SWR4 Abendgedanken
„Rausfahren, wenn andere reinkommen!“ – Ein großes Schild aus rostigem Stahl steht vor einem Backsteinhaus mit einem großen Tor. Darüber ein rotes Kreuz auf weißem Hintergrund. Das habe ich im Urlaub auf einer der deutschen Nordseeinseln gesehen. Und erst mal gar nicht verstanden, worum es hier geht. „Rausfahren, wenn andere reinkommen!?“ Ist das Werbung für eine nächtliche Kneipentour oder was?

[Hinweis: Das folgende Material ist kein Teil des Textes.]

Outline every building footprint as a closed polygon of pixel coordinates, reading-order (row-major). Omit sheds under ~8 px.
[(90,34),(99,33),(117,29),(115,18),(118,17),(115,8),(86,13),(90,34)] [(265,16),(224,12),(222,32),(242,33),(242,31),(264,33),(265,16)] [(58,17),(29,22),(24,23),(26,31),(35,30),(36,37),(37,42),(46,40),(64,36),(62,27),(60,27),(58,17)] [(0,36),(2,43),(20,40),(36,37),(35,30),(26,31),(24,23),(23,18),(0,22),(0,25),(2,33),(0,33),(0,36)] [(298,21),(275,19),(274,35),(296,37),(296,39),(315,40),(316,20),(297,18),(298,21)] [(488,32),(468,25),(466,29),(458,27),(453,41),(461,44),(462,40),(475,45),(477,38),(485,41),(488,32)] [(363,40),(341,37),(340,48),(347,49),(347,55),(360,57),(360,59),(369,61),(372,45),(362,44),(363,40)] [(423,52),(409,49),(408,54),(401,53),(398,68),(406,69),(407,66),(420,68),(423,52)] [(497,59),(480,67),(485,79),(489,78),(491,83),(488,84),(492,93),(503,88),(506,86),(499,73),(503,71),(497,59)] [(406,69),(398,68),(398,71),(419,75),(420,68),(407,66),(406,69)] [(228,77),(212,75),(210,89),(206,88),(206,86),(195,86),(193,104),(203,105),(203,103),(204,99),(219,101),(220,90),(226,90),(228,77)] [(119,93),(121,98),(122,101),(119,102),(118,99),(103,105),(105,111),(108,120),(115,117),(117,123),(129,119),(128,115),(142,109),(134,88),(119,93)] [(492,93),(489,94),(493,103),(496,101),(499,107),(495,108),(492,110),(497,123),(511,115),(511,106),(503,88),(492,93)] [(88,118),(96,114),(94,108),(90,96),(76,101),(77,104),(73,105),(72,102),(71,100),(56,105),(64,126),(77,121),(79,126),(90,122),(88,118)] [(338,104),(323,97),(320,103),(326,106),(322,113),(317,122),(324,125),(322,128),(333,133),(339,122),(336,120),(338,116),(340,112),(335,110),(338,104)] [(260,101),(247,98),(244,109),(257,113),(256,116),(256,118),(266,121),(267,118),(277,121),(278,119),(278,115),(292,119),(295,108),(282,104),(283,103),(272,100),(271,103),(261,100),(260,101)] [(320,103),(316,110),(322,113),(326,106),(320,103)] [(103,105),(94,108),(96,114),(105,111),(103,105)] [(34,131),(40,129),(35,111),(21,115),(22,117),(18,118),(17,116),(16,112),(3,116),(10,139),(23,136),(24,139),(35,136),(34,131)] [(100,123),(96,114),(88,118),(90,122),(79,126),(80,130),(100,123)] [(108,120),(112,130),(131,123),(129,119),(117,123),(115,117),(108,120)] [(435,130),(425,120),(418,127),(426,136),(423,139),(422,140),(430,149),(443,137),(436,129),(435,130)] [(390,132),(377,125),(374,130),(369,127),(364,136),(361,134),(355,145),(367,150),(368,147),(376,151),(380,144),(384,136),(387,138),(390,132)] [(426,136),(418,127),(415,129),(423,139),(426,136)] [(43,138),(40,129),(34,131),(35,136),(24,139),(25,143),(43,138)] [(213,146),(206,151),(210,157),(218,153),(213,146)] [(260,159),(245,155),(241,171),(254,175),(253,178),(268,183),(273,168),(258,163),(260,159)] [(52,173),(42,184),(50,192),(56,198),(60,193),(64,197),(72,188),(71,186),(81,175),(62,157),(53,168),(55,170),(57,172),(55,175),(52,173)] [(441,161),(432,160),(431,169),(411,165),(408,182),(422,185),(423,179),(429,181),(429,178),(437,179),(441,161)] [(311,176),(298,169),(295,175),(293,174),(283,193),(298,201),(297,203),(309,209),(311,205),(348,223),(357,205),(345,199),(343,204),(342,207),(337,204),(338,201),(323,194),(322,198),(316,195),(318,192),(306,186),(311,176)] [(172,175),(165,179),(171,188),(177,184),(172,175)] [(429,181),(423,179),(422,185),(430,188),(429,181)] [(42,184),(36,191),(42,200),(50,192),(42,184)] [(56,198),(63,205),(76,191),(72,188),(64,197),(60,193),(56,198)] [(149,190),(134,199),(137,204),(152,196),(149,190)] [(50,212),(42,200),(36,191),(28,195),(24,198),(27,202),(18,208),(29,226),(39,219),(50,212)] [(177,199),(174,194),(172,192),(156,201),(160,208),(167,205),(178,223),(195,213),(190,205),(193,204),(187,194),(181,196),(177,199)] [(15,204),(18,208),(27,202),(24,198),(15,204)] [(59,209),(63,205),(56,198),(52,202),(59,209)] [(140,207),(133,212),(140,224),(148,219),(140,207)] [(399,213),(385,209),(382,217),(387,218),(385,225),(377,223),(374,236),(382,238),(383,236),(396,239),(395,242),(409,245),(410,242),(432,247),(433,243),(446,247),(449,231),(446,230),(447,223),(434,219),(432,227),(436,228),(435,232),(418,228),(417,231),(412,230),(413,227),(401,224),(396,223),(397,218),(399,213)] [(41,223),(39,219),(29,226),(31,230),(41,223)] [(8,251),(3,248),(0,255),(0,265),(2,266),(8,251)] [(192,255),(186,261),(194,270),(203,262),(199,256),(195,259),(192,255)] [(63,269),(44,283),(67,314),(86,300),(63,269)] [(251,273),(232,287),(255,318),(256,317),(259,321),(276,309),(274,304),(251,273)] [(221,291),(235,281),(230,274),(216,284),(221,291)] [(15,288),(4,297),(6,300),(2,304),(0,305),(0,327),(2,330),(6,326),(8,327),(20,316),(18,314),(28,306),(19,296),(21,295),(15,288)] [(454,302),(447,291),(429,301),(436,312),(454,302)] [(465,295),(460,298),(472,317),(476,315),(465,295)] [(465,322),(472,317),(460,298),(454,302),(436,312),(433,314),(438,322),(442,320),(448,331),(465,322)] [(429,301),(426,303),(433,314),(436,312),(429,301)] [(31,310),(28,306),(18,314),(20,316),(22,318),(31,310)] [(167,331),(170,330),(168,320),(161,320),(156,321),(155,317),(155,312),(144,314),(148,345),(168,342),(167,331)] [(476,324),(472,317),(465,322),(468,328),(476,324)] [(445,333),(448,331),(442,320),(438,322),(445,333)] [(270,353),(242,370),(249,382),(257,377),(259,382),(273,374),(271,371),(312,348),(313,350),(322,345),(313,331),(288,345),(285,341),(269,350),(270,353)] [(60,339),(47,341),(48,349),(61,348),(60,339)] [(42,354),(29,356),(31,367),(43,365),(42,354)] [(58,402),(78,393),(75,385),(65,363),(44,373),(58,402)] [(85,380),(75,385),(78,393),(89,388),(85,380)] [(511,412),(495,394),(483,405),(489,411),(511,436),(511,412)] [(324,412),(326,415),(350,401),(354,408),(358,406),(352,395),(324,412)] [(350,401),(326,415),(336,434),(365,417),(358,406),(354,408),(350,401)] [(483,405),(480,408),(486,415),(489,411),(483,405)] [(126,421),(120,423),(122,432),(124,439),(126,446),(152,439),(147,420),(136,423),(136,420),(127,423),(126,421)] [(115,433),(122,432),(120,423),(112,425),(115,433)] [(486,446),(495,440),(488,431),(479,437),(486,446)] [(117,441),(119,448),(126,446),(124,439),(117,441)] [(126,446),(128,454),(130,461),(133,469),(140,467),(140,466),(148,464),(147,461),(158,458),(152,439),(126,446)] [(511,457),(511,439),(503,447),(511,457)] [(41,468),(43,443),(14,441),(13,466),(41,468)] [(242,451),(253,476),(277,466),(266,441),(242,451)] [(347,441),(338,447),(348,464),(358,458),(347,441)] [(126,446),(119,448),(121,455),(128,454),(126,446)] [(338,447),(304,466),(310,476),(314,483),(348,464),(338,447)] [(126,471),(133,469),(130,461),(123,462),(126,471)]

Das große Tor stand offen, also bin ich neugierig reingegangen. Und schnell ist mir klargeworden, dass ich mit der Kneipentour wohl auf dem falschen Dampfer war. Das rote Backsteinhaus entpuppt sich als alter Bootsschuppen, darum das große Tor. Und es hat früher ein Rettungsschiff beherbergt. Immer wieder kam es vor den Inseln in der Nordsee dazu, dass Schiffe kenterten und die Besatzung in Not geriet. Im Jahr 1854 sank eins der großen Auswandererschiffe auf dem Weg nach Amerika in einem furchtbaren Sturm und die Inselbewohner mussten zusehen, wie die Menschen in den eisigen Fluten ertranken. Aus dieser Not wurde dann 1865 die Deutsche Gesellschaft zur Rettung Schiffbrüchiger gegründet. Von da an sind mutige Männer und später auch mutige Frauen rausgefahren und haben ihr Leben riskiert, um das Leben anderer zu retten. Hut ab, kann ich da nur sagen.
Was mag ihre Motivation gewesen sein? - Früher, da hat man den mausearmen Insulanern unterstellt, sie wollten vor allem – nach Seeräubermanier – die Ladung und die wertvollen Gerätschaften auf den Schiffen abgreifen und sich so ein paar Taler dazu verdienen. Mag sein, dass das auch vorgekommen ist. Aber ich bin mir sicher, die Männer, die sich damals in der Seenotrettung ehrenamtlich engagiert haben, die hat etwas anderes angetrieben. Sie wussten, wie erbarmungslos das Meer sein kann. Sie wussten, wie furchtbare Angst man dort draußen haben kann. Und sie haben gehandelt, weil sie helfen wollten. Weil ein Menschenleben, auch das eines Unbekannten, für sie wertvoll war. Vielleicht haben sie auch geglaubt, dass Gott ein Gott ist, der das Leben will, nicht den Tod, ein Gott, der für die Hoffnung steht, nicht für die Verzweiflung. Und dass Gott dort, wo Menschen sich lieben und füreinander da sind, uns ganz nahe ist. Damals, wie heute.
„Rausfahren, wenn andere reinkommen!“ – Ich finde, dass das auch ein gutes Motto für die Arbeit unserer Kirche und vielleicht sogar für jeden Christen und jede Christin heute sein könnte. Dorthin gehen, wo sonst niemand ist. Da helfen, wo alle anderen schon aufgegeben haben. Kein einziges Menschenleben aufgeben. Und so einen Gott bezeugen, der Leben will und nicht den Tod. Eben rausfahren, wenn andere reinkommen.